*Required action*
In the material below, find the span from the line with "X128920000Y-99570000D03*" to the line with "X101600000Y-99384000D02*" and transcribe only those lines, exactly, ends included, without the pictures.

*Excerpted data*
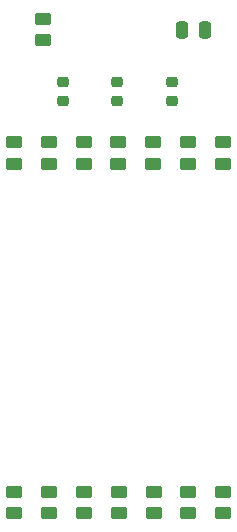
<source format=gbr>
G04 #@! TF.GenerationSoftware,KiCad,Pcbnew,(7.0.0-0)*
G04 #@! TF.CreationDate,2023-04-18T09:29:12+01:00*
G04 #@! TF.ProjectId,GAL26Adapter,47414c32-3641-4646-9170-7465722e6b69,rev?*
G04 #@! TF.SameCoordinates,Original*
G04 #@! TF.FileFunction,Paste,Top*
G04 #@! TF.FilePolarity,Positive*
%FSLAX46Y46*%
G04 Gerber Fmt 4.6, Leading zero omitted, Abs format (unit mm)*
G04 Created by KiCad (PCBNEW (7.0.0-0)) date 2023-04-18 09:29:12*
%MOMM*%
%LPD*%
G01*
G04 APERTURE LIST*
G04 Aperture macros list*
%AMRoundRect*
0 Rectangle with rounded corners*
0 $1 Rounding radius*
0 $2 $3 $4 $5 $6 $7 $8 $9 X,Y pos of 4 corners*
0 Add a 4 corners polygon primitive as box body*
4,1,4,$2,$3,$4,$5,$6,$7,$8,$9,$2,$3,0*
0 Add four circle primitives for the rounded corners*
1,1,$1+$1,$2,$3*
1,1,$1+$1,$4,$5*
1,1,$1+$1,$6,$7*
1,1,$1+$1,$8,$9*
0 Add four rect primitives between the rounded corners*
20,1,$1+$1,$2,$3,$4,$5,0*
20,1,$1+$1,$4,$5,$6,$7,0*
20,1,$1+$1,$6,$7,$8,$9,0*
20,1,$1+$1,$8,$9,$2,$3,0*%
G04 Aperture macros list end*
%ADD10RoundRect,0.250000X0.450000X-0.262500X0.450000X0.262500X-0.450000X0.262500X-0.450000X-0.262500X0*%
%ADD11RoundRect,0.250000X-0.450000X0.262500X-0.450000X-0.262500X0.450000X-0.262500X0.450000X0.262500X0*%
%ADD12RoundRect,0.218750X-0.256250X0.218750X-0.256250X-0.218750X0.256250X-0.218750X0.256250X0.218750X0*%
%ADD13RoundRect,0.218750X0.256250X-0.218750X0.256250X0.218750X-0.256250X0.218750X-0.256250X-0.218750X0*%
%ADD14RoundRect,0.250000X-0.250000X-0.475000X0.250000X-0.475000X0.250000X0.475000X-0.250000X0.475000X0*%
G04 APERTURE END LIST*
D10*
X146620000Y-99570000D03*
X146620000Y-97745000D03*
D11*
X131870000Y-97745000D03*
X131870000Y-99570000D03*
X137800000Y-127347500D03*
X137800000Y-129172500D03*
D10*
X131370000Y-89130000D03*
X131370000Y-87305000D03*
D12*
X137680000Y-92695000D03*
X137680000Y-94270000D03*
D13*
X142270000Y-94230000D03*
X142270000Y-92655000D03*
D11*
X134820000Y-97745000D03*
X134820000Y-99570000D03*
X128920000Y-97745000D03*
X128920000Y-99570000D03*
X128950000Y-127347500D03*
X128950000Y-129172500D03*
D13*
X133090000Y-94230000D03*
X133090000Y-92655000D03*
D11*
X143700000Y-127347500D03*
X143700000Y-129172500D03*
D10*
X140720000Y-99570000D03*
X140720000Y-97745000D03*
X143670000Y-99570000D03*
X143670000Y-97745000D03*
D11*
X134850000Y-127347500D03*
X134850000Y-129172500D03*
D10*
X137770000Y-99570000D03*
X137770000Y-97745000D03*
D11*
X146650000Y-127347500D03*
X146650000Y-129172500D03*
X140750000Y-127347500D03*
X140750000Y-129172500D03*
D14*
X143170000Y-88220000D03*
X145070000Y-88220000D03*
D11*
X131900000Y-127347500D03*
X131900000Y-129172500D03*
M02*

</source>
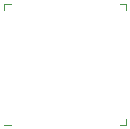
<source format=gbo>
%TF.GenerationSoftware,KiCad,Pcbnew,(5.1.9)-1*%
%TF.CreationDate,2021-08-06T11:33:52+02:00*%
%TF.ProjectId,PumpkinPi,50756d70-6b69-46e5-9069-2e6b69636164,rev?*%
%TF.SameCoordinates,Original*%
%TF.FileFunction,Legend,Bot*%
%TF.FilePolarity,Positive*%
%FSLAX46Y46*%
G04 Gerber Fmt 4.6, Leading zero omitted, Abs format (unit mm)*
G04 Created by KiCad (PCBNEW (5.1.9)-1) date 2021-08-06 11:33:52*
%MOMM*%
%LPD*%
G01*
G04 APERTURE LIST*
%ADD10C,0.120000*%
%ADD11R,1.700000X1.700000*%
%ADD12O,1.700000X1.700000*%
%ADD13O,0.400000X0.200000*%
%ADD14O,0.200000X0.400000*%
%ADD15R,1.685000X1.685000*%
G04 APERTURE END LIST*
D10*
%TO.C,U1*%
X110800000Y-99384000D02*
X111350000Y-99384000D01*
X111350000Y-99384000D02*
X111350000Y-98834000D01*
X110800000Y-89084000D02*
X111350000Y-89084000D01*
X111350000Y-89084000D02*
X111350000Y-89634000D01*
X101600000Y-89084000D02*
X101050000Y-89084000D01*
X101050000Y-89084000D02*
X101050000Y-89634000D01*
X101600000Y-99384000D02*
X101000000Y-99384000D01*
%TD*%
%LPC*%
D11*
%TO.C,J4*%
X114046000Y-98679000D03*
D12*
X114046000Y-96139000D03*
X114046000Y-93599000D03*
X114046000Y-91059000D03*
X114046000Y-88519000D03*
%TD*%
%TO.C,J5*%
X111252000Y-86741000D03*
X108712000Y-86741000D03*
X106172000Y-86741000D03*
X103632000Y-86741000D03*
D11*
X101092000Y-86741000D03*
%TD*%
%TO.C,J6*%
X98298000Y-98679000D03*
D12*
X98298000Y-96139000D03*
X98298000Y-93599000D03*
X98298000Y-91059000D03*
X98298000Y-88519000D03*
%TD*%
D13*
%TO.C,U1*%
X101400000Y-98434000D03*
X101400000Y-98034000D03*
X101400000Y-97634000D03*
X101400000Y-97234000D03*
X101400000Y-96834000D03*
X101400000Y-96434000D03*
X101400000Y-96034000D03*
X101400000Y-95634000D03*
X101400000Y-95234000D03*
X101400000Y-94834000D03*
X101400000Y-94434000D03*
X101400000Y-94034000D03*
X101400000Y-93634000D03*
X101400000Y-93234000D03*
X101400000Y-92834000D03*
X101400000Y-92434000D03*
X101400000Y-92034000D03*
X101400000Y-91634000D03*
X101400000Y-91234000D03*
X101400000Y-90834000D03*
X101400000Y-90434000D03*
X101400000Y-90034000D03*
D14*
X102000000Y-89434000D03*
X102400000Y-89434000D03*
X102800000Y-89434000D03*
X103200000Y-89434000D03*
X103600000Y-89434000D03*
X104000000Y-89434000D03*
X104400000Y-89434000D03*
X104800000Y-89434000D03*
X105200000Y-89434000D03*
X105600000Y-89434000D03*
X106000000Y-89434000D03*
X106400000Y-89434000D03*
X106800000Y-89434000D03*
X107200000Y-89434000D03*
X107600000Y-89434000D03*
X108000000Y-89434000D03*
X108400000Y-89434000D03*
X108800000Y-89434000D03*
X109200000Y-89434000D03*
X109600000Y-89434000D03*
X110000000Y-89434000D03*
X110400000Y-89434000D03*
D13*
X111000000Y-90034000D03*
X111000000Y-90434000D03*
X111000000Y-90834000D03*
X111000000Y-91234000D03*
X111000000Y-91634000D03*
X111000000Y-92034000D03*
X111000000Y-92434000D03*
X111000000Y-92834000D03*
X111000000Y-93234000D03*
X111000000Y-93634000D03*
X111000000Y-94034000D03*
X111000000Y-94434000D03*
X111000000Y-94834000D03*
X111000000Y-95234000D03*
X111000000Y-95634000D03*
X111000000Y-96034000D03*
X111000000Y-96434000D03*
X111000000Y-96834000D03*
X111000000Y-97234000D03*
X111000000Y-97634000D03*
X111000000Y-98034000D03*
X111000000Y-98434000D03*
D14*
X110400000Y-99034000D03*
X110000000Y-99034000D03*
X109600000Y-99034000D03*
X109200000Y-99034000D03*
X108800000Y-99034000D03*
X108400000Y-99034000D03*
X108000000Y-99034000D03*
X107600000Y-99034000D03*
X107200000Y-99034000D03*
X106800000Y-99034000D03*
X106400000Y-99034000D03*
X106000000Y-99034000D03*
X105600000Y-99034000D03*
X105200000Y-99034000D03*
X104800000Y-99034000D03*
X104400000Y-99034000D03*
X104000000Y-99034000D03*
X103600000Y-99034000D03*
X103200000Y-99034000D03*
X102800000Y-99034000D03*
X102400000Y-99034000D03*
X102000000Y-99034000D03*
D15*
X103672500Y-96761500D03*
X103672500Y-95076500D03*
X103672500Y-93391500D03*
X103672500Y-91706500D03*
X105357500Y-96761500D03*
X105357500Y-95076500D03*
X105357500Y-93391500D03*
X105357500Y-91706500D03*
X107042500Y-96761500D03*
X107042500Y-95076500D03*
X107042500Y-93391500D03*
X107042500Y-91706500D03*
X108727500Y-96761500D03*
X108727500Y-95076500D03*
X108727500Y-93391500D03*
X108727500Y-91706500D03*
%TD*%
M02*

</source>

*Reply*
X128920000Y-99570000D03*
X128950000Y-127347500D03*
X128950000Y-129172500D03*
D13*
X133090000Y-94230000D03*
X133090000Y-92655000D03*
D11*
X143700000Y-127347500D03*
X143700000Y-129172500D03*
D10*
X140720000Y-99570000D03*
X140720000Y-97745000D03*
X143670000Y-99570000D03*
X143670000Y-97745000D03*
D11*
X134850000Y-127347500D03*
X134850000Y-129172500D03*
D10*
X137770000Y-99570000D03*
X137770000Y-97745000D03*
D11*
X146650000Y-127347500D03*
X146650000Y-129172500D03*
X140750000Y-127347500D03*
X140750000Y-129172500D03*
D14*
X143170000Y-88220000D03*
X145070000Y-88220000D03*
D11*
X131900000Y-127347500D03*
X131900000Y-129172500D03*
M02*

</source>
<source format=gbo>
%TF.GenerationSoftware,KiCad,Pcbnew,(5.1.9)-1*%
%TF.CreationDate,2021-08-06T11:33:52+02:00*%
%TF.ProjectId,PumpkinPi,50756d70-6b69-46e5-9069-2e6b69636164,rev?*%
%TF.SameCoordinates,Original*%
%TF.FileFunction,Legend,Bot*%
%TF.FilePolarity,Positive*%
%FSLAX46Y46*%
G04 Gerber Fmt 4.6, Leading zero omitted, Abs format (unit mm)*
G04 Created by KiCad (PCBNEW (5.1.9)-1) date 2021-08-06 11:33:52*
%MOMM*%
%LPD*%
G01*
G04 APERTURE LIST*
%ADD10C,0.120000*%
%ADD11R,1.700000X1.700000*%
%ADD12O,1.700000X1.700000*%
%ADD13O,0.400000X0.200000*%
%ADD14O,0.200000X0.400000*%
%ADD15R,1.685000X1.685000*%
G04 APERTURE END LIST*
D10*
%TO.C,U1*%
X110800000Y-99384000D02*
X111350000Y-99384000D01*
X111350000Y-99384000D02*
X111350000Y-98834000D01*
X110800000Y-89084000D02*
X111350000Y-89084000D01*
X111350000Y-89084000D02*
X111350000Y-89634000D01*
X101600000Y-89084000D02*
X101050000Y-89084000D01*
X101050000Y-89084000D02*
X101050000Y-89634000D01*
X101600000Y-99384000D02*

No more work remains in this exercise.